[Input]

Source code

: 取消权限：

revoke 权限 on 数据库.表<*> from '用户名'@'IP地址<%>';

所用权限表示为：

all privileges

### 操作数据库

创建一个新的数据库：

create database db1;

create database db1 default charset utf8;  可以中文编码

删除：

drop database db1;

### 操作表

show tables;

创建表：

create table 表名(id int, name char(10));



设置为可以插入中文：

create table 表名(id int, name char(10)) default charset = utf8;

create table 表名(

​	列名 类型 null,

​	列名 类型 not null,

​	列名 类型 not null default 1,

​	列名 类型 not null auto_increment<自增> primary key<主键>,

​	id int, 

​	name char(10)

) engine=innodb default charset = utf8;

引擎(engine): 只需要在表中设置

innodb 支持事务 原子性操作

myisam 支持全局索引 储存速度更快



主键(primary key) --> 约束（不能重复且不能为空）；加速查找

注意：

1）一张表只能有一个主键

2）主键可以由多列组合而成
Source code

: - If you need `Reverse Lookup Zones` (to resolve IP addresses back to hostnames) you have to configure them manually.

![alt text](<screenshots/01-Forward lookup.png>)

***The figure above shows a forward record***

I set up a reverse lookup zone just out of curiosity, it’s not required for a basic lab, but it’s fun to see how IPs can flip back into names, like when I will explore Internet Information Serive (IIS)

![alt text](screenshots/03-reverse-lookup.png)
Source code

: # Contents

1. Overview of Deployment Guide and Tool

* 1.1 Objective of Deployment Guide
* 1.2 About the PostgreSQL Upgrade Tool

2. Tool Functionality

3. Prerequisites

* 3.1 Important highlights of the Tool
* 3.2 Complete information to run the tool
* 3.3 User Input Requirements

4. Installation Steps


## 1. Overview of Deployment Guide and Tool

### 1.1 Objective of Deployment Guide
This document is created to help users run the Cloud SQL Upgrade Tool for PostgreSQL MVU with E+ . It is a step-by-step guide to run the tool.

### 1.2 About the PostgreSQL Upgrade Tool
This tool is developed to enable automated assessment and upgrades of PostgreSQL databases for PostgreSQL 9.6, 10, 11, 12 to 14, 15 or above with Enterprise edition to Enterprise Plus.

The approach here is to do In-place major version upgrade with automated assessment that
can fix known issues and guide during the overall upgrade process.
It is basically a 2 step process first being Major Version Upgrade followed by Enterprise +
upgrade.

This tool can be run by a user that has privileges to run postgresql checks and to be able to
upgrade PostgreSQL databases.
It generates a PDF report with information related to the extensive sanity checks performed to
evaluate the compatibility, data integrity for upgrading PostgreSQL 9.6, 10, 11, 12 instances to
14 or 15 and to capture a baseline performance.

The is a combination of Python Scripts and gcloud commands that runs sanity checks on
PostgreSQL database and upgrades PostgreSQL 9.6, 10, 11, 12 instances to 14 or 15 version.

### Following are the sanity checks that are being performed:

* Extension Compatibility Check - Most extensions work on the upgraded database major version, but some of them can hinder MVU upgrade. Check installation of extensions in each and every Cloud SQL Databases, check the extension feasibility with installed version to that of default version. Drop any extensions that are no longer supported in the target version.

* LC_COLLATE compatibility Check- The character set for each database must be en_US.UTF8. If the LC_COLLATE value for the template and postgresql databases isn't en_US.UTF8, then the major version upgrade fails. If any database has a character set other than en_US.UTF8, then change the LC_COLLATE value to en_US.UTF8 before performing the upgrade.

[/Input]

Directive: Check each line above for the word "process", then give only the number of lines that have it.

Result of the task: 2